Collected data:
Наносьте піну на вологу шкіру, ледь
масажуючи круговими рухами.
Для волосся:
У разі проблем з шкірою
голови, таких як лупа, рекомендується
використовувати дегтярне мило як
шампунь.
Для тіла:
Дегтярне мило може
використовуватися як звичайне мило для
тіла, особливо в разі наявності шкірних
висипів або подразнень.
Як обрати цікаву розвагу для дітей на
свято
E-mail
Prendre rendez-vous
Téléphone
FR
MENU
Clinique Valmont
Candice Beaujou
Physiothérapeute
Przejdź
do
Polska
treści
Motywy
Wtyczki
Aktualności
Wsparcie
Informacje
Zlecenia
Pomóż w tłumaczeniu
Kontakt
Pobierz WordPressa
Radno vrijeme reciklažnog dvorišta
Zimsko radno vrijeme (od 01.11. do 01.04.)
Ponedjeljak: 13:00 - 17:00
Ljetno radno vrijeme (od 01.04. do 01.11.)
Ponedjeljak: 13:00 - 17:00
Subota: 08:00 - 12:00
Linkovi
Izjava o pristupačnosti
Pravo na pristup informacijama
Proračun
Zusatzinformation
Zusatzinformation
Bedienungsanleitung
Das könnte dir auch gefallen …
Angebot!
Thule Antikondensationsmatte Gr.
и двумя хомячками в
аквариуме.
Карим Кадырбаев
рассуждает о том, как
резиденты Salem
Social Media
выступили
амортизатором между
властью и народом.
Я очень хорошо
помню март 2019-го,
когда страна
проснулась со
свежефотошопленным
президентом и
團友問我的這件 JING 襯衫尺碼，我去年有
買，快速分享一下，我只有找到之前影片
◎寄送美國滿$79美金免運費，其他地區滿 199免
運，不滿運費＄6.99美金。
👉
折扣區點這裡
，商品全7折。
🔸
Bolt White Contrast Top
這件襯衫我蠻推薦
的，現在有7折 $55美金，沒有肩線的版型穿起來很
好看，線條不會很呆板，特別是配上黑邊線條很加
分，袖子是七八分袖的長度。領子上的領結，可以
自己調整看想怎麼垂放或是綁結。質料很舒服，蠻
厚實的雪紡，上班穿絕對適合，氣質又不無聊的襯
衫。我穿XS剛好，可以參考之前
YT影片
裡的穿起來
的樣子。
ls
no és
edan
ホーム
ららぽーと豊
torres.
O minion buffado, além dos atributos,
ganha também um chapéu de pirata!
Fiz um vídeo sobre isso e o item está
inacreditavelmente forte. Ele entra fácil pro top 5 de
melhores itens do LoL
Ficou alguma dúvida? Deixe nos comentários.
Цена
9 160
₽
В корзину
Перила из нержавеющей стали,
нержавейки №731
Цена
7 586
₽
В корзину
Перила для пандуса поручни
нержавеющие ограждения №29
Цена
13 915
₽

- [EXERCISE DIRECTIONS] Copy out every line of text from the entries above, keeping each line word for word and in its original order.

- [ANSWER]
Наносьте піну на вологу шкіру, ледь
масажуючи круговими рухами.
Для волосся:
У разі проблем з шкірою
голови, таких як лупа, рекомендується
використовувати дегтярне мило як
шампунь.
Для тіла:
Дегтярне мило може
використовуватися як звичайне мило для
тіла, особливо в разі наявності шкірних
висипів або подразнень.
Як обрати цікаву розвагу для дітей на
свято
E-mail
Prendre rendez-vous
Téléphone
FR
MENU
Clinique Valmont
Candice Beaujou
Physiothérapeute
Przejdź
do
Polska
treści
Motywy
Wtyczki
Aktualności
Wsparcie
Informacje
Zlecenia
Pomóż w tłumaczeniu
Kontakt
Pobierz WordPressa
Radno vrijeme reciklažnog dvorišta
Zimsko radno vrijeme (od 01.11. do 01.04.)
Ponedjeljak: 13:00 - 17:00
Ljetno radno vrijeme (od 01.04. do 01.11.)
Ponedjeljak: 13:00 - 17:00
Subota: 08:00 - 12:00
Linkovi
Izjava o pristupačnosti
Pravo na pristup informacijama
Proračun
Zusatzinformation
Zusatzinformation
Bedienungsanleitung
Das könnte dir auch gefallen …
Angebot!
Thule Antikondensationsmatte Gr.
и двумя хомячками в
аквариуме.
Карим Кадырбаев
рассуждает о том, как
резиденты Salem
Social Media
выступили
амортизатором между
властью и народом.
Я очень хорошо
помню март 2019-го,
когда страна
проснулась со
свежефотошопленным
президентом и
團友問我的這件 JING 襯衫尺碼，我去年有
買，快速分享一下，我只有找到之前影片
◎寄送美國滿$79美金免運費，其他地區滿 199免
運，不滿運費＄6.99美金。
👉
折扣區點這裡
，商品全7折。
🔸
Bolt White Contrast Top
這件襯衫我蠻推薦
的，現在有7折 $55美金，沒有肩線的版型穿起來很
好看，線條不會很呆板，特別是配上黑邊線條很加
分，袖子是七八分袖的長度。領子上的領結，可以
自己調整看想怎麼垂放或是綁結。質料很舒服，蠻
厚實的雪紡，上班穿絕對適合，氣質又不無聊的襯
衫。我穿XS剛好，可以參考之前
YT影片
裡的穿起來
的樣子。
ls
no és
edan
ホーム
ららぽーと豊
torres.
O minion buffado, além dos atributos,
ganha também um chapéu de pirata!
Fiz um vídeo sobre isso e o item está
inacreditavelmente forte. Ele entra fácil pro top 5 de
melhores itens do LoL
Ficou alguma dúvida? Deixe nos comentários.
Цена
9 160
₽
В корзину
Перила из нержавеющей стали,
нержавейки №731
Цена
7 586
₽
В корзину
Перила для пандуса поручни
нержавеющие ограждения №29
Цена
13 915
₽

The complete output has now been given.